Character Study: Klein Moretti (Part I)
Klein’s defining trait is caution. Where genre peers reward recklessness, Klein survives by overthinking. His humor is defensive, his morality pragmatic but intact. Crucially, he never fully adapts—alienation persists, keeping the world hostile and uncomfortable.
Thematic Core
Knowledge as Contagion
The more Klein learns, the closer he drifts toward madness. Information is power—and poison.
Systems Over Individuals
Gods, organizations, and pathways dwarf personal agency. Survival depends on understanding systems, not defeating enemies.
Cosmic Horror Through Restraint
The novel evokes Lovecraftian dread without imitation.
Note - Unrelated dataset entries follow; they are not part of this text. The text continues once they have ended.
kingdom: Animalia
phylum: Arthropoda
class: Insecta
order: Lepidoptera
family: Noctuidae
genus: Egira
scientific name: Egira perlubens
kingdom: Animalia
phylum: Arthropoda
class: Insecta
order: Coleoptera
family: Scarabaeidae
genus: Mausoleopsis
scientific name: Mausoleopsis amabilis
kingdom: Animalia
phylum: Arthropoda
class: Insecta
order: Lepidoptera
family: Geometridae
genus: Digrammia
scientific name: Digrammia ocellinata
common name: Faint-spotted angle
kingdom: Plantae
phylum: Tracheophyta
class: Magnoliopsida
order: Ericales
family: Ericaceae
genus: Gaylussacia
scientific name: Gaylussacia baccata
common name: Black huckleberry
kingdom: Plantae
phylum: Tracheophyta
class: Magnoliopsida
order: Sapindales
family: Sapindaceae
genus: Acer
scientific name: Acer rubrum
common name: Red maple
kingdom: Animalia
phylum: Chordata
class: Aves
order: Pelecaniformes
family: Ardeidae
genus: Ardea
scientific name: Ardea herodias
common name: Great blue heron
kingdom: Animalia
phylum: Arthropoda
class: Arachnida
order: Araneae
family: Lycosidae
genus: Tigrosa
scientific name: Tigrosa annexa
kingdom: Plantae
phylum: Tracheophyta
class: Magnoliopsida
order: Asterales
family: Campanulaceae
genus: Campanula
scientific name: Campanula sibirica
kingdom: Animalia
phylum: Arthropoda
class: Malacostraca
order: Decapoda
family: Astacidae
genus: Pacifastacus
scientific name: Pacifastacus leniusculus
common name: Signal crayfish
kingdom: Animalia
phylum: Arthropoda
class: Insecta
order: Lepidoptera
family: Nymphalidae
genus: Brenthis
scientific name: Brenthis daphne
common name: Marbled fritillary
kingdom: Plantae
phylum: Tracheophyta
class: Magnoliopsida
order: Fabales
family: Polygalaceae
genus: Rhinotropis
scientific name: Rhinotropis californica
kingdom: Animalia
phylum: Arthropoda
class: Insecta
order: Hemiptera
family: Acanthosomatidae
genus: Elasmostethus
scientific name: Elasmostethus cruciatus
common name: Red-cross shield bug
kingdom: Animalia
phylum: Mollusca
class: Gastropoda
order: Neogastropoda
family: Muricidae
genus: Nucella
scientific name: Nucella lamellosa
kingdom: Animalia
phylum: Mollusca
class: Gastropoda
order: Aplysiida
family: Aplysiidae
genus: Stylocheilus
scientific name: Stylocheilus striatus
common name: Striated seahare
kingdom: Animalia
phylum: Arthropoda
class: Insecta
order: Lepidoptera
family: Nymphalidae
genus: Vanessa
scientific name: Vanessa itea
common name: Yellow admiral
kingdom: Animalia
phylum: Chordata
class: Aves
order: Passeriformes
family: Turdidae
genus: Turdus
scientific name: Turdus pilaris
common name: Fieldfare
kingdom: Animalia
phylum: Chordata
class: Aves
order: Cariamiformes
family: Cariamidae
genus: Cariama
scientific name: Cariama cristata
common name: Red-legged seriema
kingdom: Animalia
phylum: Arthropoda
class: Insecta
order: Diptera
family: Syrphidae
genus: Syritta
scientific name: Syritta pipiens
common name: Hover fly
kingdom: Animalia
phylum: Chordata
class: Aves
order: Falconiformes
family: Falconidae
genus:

The unknown is terrifying not because it attacks—but because it watches.
Comparison to Genre Contemporaries
Compared to Reverend Insanity or Omniscient Reader’s Viewpoint, Lord of the Mysteries is slower and more methodical. It lacks immediate shock value but surpasses both in world coherence and atmospheric control. Power progression here feels earned, fragile, and reversible.
Final Assessment
Lord of the Mysteries, Vol. 1: The Clown, Part I is a masterclass in patience and psychological tension. It trusts the reader, refuses shortcuts, and turns restraint into horror. This is not a story about becoming powerful—it’s about how long you can stay sane once the truth starts paying attention to you.